In spite of her rich color, I saw that the girl was frail, and knowing that she had a long walk after leaving the cars, I arranged for her to stay with me overnight when the weather was severe, and she often did so, sleeping on the lounge in my sitting-room.
At first I exerted myself to entertain my young guest,—youth and beauty have great charms for me,—but beyond some curiosity at the sight of pictures, I met with no encouragement. The girl's mind was a vacuum. She spent the hours before retiring in caressing and romping with my kitten, in whose company she generally curled up on the hearth rug and went to sleep, looking, with her disarranged curly hair and round, flushed cheeks, like a child kept up after its bed-time.
But after a few weeks she came less frequently, and finally not at all. I heard of her occasionally through her mother, however, who reported favorably, dilating most fervidly upon the exemplary punctuality with which Phenie placed her earnings in the maternal hand.
It happened one evening in mid-winter that I was hastening along Pennsylvania Avenue at an early hour, when, as I was passing a certain restaurant, the door of the ladies' entrance was pushed noisily open, and a party of three came out. The first of these was a man, middle-aged, well-dressed, and of a jaunty and gallant air, the second a large, high-colored young woman, the third—Phenie. She looked flushed and excited, and was laughing in her pretty, foolish way at something her male companion was saying to her. My heart stood still; but, as I watched the trio from the obscurity of a convenient door-way, I saw the man hail a Navy Yard car, assist Phenie to enter it, and return to his friend upon the pavement.
I was ill at ease. I felt a certain degree of responsibility concerning Phenie, and the next day, therefore, I waited for her at the great iron gate through which the employés of the Bureau must pass out, determined to have a few words with the child in private. Among the first to appear was Phenie, and with her, as I had feared, the high-colored young woman.

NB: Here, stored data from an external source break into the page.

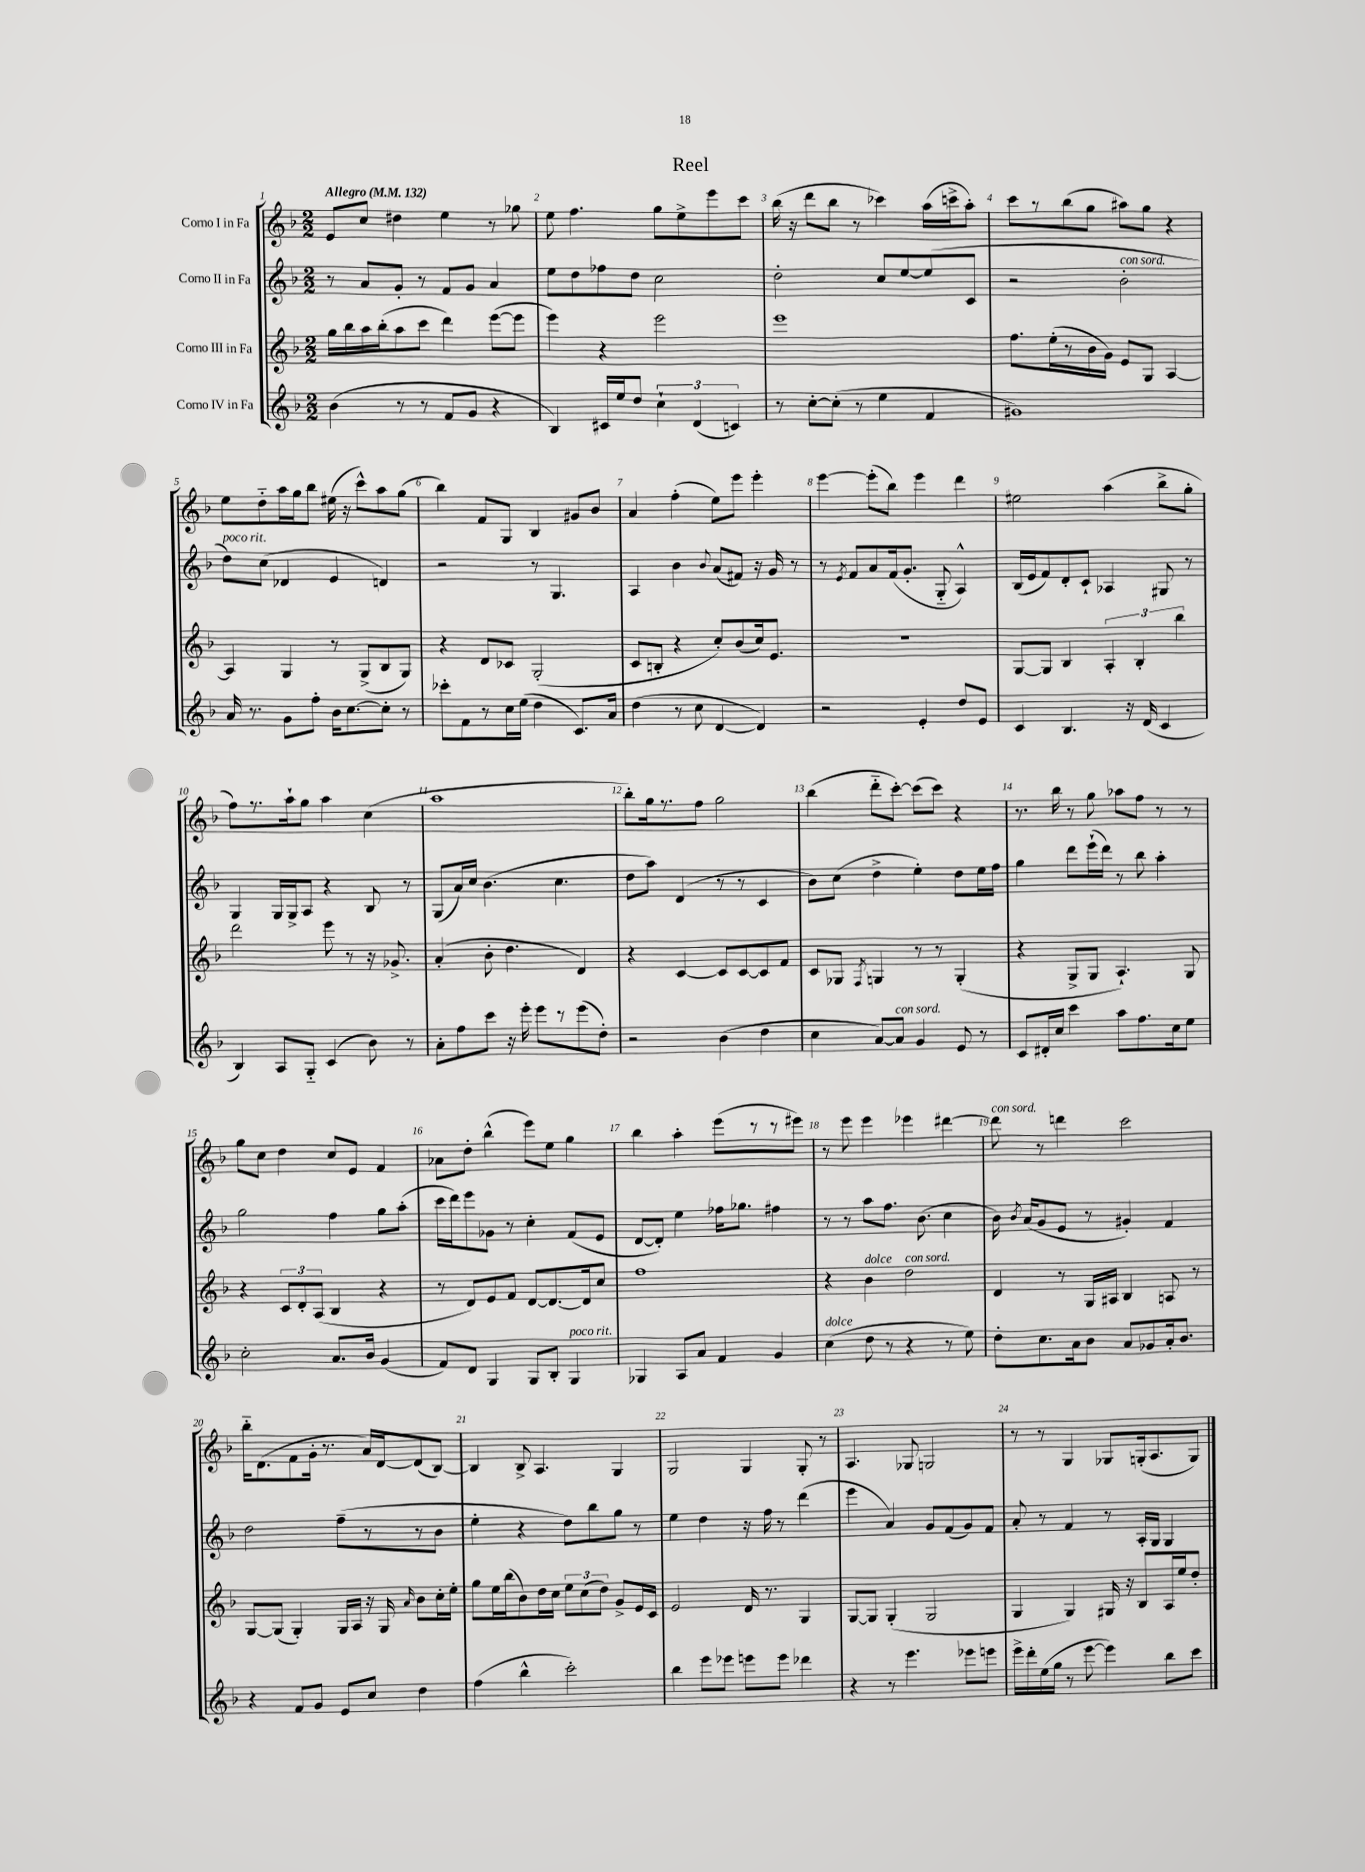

**kern	**kern	**kern	**kern
*staff4	*staff3	*staff2	*staff1
*clefG2	*clefG2	*clefG2	*clefG2
*k[b-]	*k[b-]	*k[b-]	*k[b-]
*M2/2	*M2/2	*M2/2	*M2/2
*MM132	*MM132	*MM132	*MM132
(4b-	16gg	8r	8e
.	16bb-	.	.
.	16aa	8a	8cc
.	(16bb-'	.	.
8r	8aa	8g'	4dd#
8r	8ccc	8r	.
8f	4ddd)	8f	4ee
8g	.	8g	.
4r	([8eee	4a	8r
.	8eee]	.	8gg-
=	=	=	=
4B-)	4eee)	8ee	8ee
.	.	8dd	4.ff
16c#	4r	8ff-	.
16ee	.	.	.
8dd	.	8dd	.
6cc`	2eee	2cc	8gg
.	.	.	8ee^
(6d	.	.	.
.	.	.	8eee
6c)	.	.	.
.	.	.	8ccc
=	=	=	=
8r	1eee	2dd'	(16bb-
.	.	.	16r
[8cc'	.	.	8ddd
(8cc']	.	.	8bb-
8r	.	.	8r
4ee	.	8cc	4ccc-)
.	.	[8ee	.
4f	.	(8ee]	(16aa
.	.	.	16ccc^
.	.	8c	8aa')
=	=	=	=
1g#)	8.ff	2r	8ccc
.	.	.	8r
.	(16ee'	.	.
.	8r	.	(8bb-
.	16b-	.	8gg
.	16g)	.	.
.	8e	2b-'	8aa#)
.	8G	.	8gg
.	[4A	.	4r
=	=	=	=
16a	4A]	8dd)	8ee
8.r	.	.	.
.	.	(8cc	8dd'~
8g	4G	4d-	16aa
.	.	.	16gg
8ff'	.	.	8bb-
16b-	8r	4e	(16ee#
[8.cc	.	.	16r
.	(8G^	.	8ccc^^)
8cc']	8B-	4d)	8aa
8r	8G)	.	(8gg
=	=	=	=
8ccc-'	4r	2r	4bb-)
8f	.	.	.
8r	8d	.	8f
16cc	8c-	.	8G
(16ee	.	.	.
4dd	(2G'	8r	4B-
.	.	4.G	.
8.c)	.	.	8g#
.	.	.	8b-
16a	.	.	.
=	=	=	=
(4dd	8c	4A	4a
.	8B'	.	.
8r	4r	4b-	(4ff'
8cc	.	.	.
.	.	8qqb-	.
[4d	8cc')	(8a	8ee)
.	(8b-	8f#)	8eee
4d])	16cc)	16r	4eee'
.	8.e	16g	.
.	.	8r	.
=	=	=	=
2r	1r	8r	[4eee
.	.	8qe	.
.	.	8f	.
.	.	8a	(8eee']
.	.	(16f	8bb-)
.	.	8.g'	.
4e'	.	.	4eee
.	.	8G'~	.
8dd	.	4A^^)	4ddd
8e	.	.	.
=	=	=	=
4c	[8G	(16B-	2ee#
.	.	16e	.
.	8G]	8f)	.
4.B-	4B-	8d'	.
.	.	8c`	.
.	6A'	4A-	(4aa
16r	.	.	.
.	6B-'	.	.
(16d	.	.	.
4c	.	8G#	8bb-^
.	6bb-	.	.
.	.	8r	8gg'
=	=	=	=
4B-)	2ddd	4G	8ff)
.	.	.	8.r
8A	.	16G	.
.	.	16G^	16aa`
8G'~	.	8A	8gg
(4c	8eee	4r	4aa
.	8r	.	.
8b-)	16r	8B-	(4cc
.	8.g-^	.	.
8r	.	8r	.
=	=	=	=
8a'	(4a'	(8G	1aa
8ff	.	16a)	.
.	.	16cc	.
8ccc	8b-'	(4.b-	.
16r	4.dd	.	.
16eee'	.	.	.
8eee	.	.	.
8r	.	4.cc	.
(8eee	4d)	.	.
8dd')	.	.	.
=	=	=	=
2r	4r	8dd	8bb-')
.	.	8aa)	16gg
.	.	.	8.r
.	[4c	(4d	.
.	.	.	8ff
(4b-	8c]	8r	2gg
.	[8c	8r	.
4dd	8c]	4c	.
.	8f	.	.
=	=	=	=
4cc	8c	8b-)	(4bb-
.	8G-	(8cc	.
.	8qF	.	.
[8a)	4G	4dd^	8ddd'~
8a]	.	.	[8ccc')
4g	8r	4ee')	(8ccc]
.	8r	.	8ccc)
8e	(4G'	8dd	4r
8r	.	16ee	.
.	.	16ff	.
=	=	=	=
8c	4r	4gg	8.r
16d#'	.	.	.
16cc	.	.	16bb-
4ccc	8G^	8ddd	8r
.	8G	(16eee`	8gg
.	.	16ddd)	.
8aa	4.A`)	8r	8aa-
8.ff	.	8bb-	8ff
.	.	4aa'	8r
16cc	.	.	.
8ee	8G	.	8r
=	=	=	=
2cc'	4r	2gg	8gg
.	.	.	8cc
.	12c	.	4dd
.	12d'	.	.
.	(12A	.	.
8.a	4B-	4ff	8cc
.	.	.	8e
16b-	.	.	.
(4g	4r	8gg	4f
.	.	(8aa'	.
=	=	=	=
8f)	8r	16ccc	8a-
.	.	16ddd)	.
8d	8d)	8eee	8dd'
4G	8e	8g-	(4bb-^^
.	8f	8r	.
8G	[8d	4cc'	8eee)
8B-'	8.d_	.	8ee
4G	.	(8f	4gg
.	16d]	.	.
.	8cc	8e	.
=	=	=	=
4G-	1ff	[8d	4bb-
.	.	8d'])	.
8A	.	4ee	4aa'
8a	.	.	.
4f	.	16ff-	(8eee
.	.	8.gg-	.
.	.	.	8r
4g	.	4ff#	8r
.	.	.	8eee#)
=	=	=	=
(4cc	4r	8r	8r
.	.	8r	8eee
8dd	4b-	8aa	4eee
8r	.	8.ff	.
4r	2dd	.	4eee-
.	.	(8.b-	.
8r	.	4cc	[4ddd#
8ee)	.	.	.
=	=	=	=
8dd'	4d	16b-)	8ddd#]
.	.	8qb-	.
.	.	(16a	.
8.cc	.	8g	8r
.	8r	8e	4ddd
16a	.	.	.
8b-	16G	8r	.
.	16A#	.	.
8a	4B-	4g#')	2ccc
8g-	.	.	.
16a'	8A	4f	.
8.b-	.	.	.
.	8r	.	.
=	=	=	=
4r	[8G	2dd	16bb-'~
.	.	.	(8.d
.	(8G]	.	.
8f	4G')	.	8f
8g	.	.	16g'
.	.	.	8.r
8e	16G	(8ff~	.
.	16A	.	.
8cc	16r	8r	16a)
.	16G	.	[16d
.	16qqa	.	.
4dd	8b-	8r	(8d]
.	16cc'	8b-	[8B-)
.	16ee'	.	.
=	=	=	=
(4ff	8gg	4ee'	4B-]
.	16ee	.	.
.	(16bb-	.	.
4bb-^^	8b-)	4r	8B-^
.	16dd	.	4.A
.	16cc	.	.
2ccc')	12ee	8dd)	.
.	(12cc	.	.
.	.	8bb-	.
.	12dd)	.	.
.	8g^	8gg	4G
.	16e	8r	.
.	16c	.	.
=	=	=	=
4bb-	2e	4ee	2G
8eee	.	4dd	.
8eee-	.	.	.
8eee	16d	16r	4G
.	8.r	16ff	.
8eee	.	8r	.
4ddd-	4G	(4ddd	8G'
.	.	.	8r
=	=	=	=
4r	[8G	4eee	4.A
.	8G]	.	.
8r	(4G'	4a)	.
4.eee	.	.	8G-
.	2G	8g	2G
.	.	(8f	.
8eee-	.	8g)	.
8eee	.	8f	.
=	=	=	=
16eee^	4G	8a'	8r
16ddd'	.	.	.
(16ee	.	8r	8r
16gg	.	.	.
8r	4G)	4f	4G
[8eee	.	.	.
4eee])	16G#	8r	8G-
.	16r	.	.
.	8B-	16A'	(16G'
.	.	16G	8.A
8bb-	16A	4G	.
.	16ee	.	.
8ccc	8dd'	.	8G)
==	==	==	==
*-	*-	*-	*-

In spite of that person's insolent looks, I drew Phenie's little hand unresistingly through my arm, and led her away.
Outside the building, as I had half-expected, loitered the man in whose company I had seen her on the previous evening. Daylight showed him to be a type familiar to Washington eyes—large, florid, scrupulously attired, and carrying himself with a mingled air of military distinction and senatorial dignity well calculated to deceive an unsophisticated observer.
He greeted Phenie with a courtly bow, and a smile, which changed quickly to a dark look as his eyes met mine, and turned away with a sudden assumption of lofty indifference and abstraction.
Phenie accompanied me to my room without a word, where I busied myself in preparing some work for her mother, chatting meanwhile of various trifling matters.
I could see that the girl looked puzzled, astonished, even a little angry. She kept one of her small, dimpled hands hidden under the folds of her water-proof, too, and her eyes followed me wistfully and questioningly.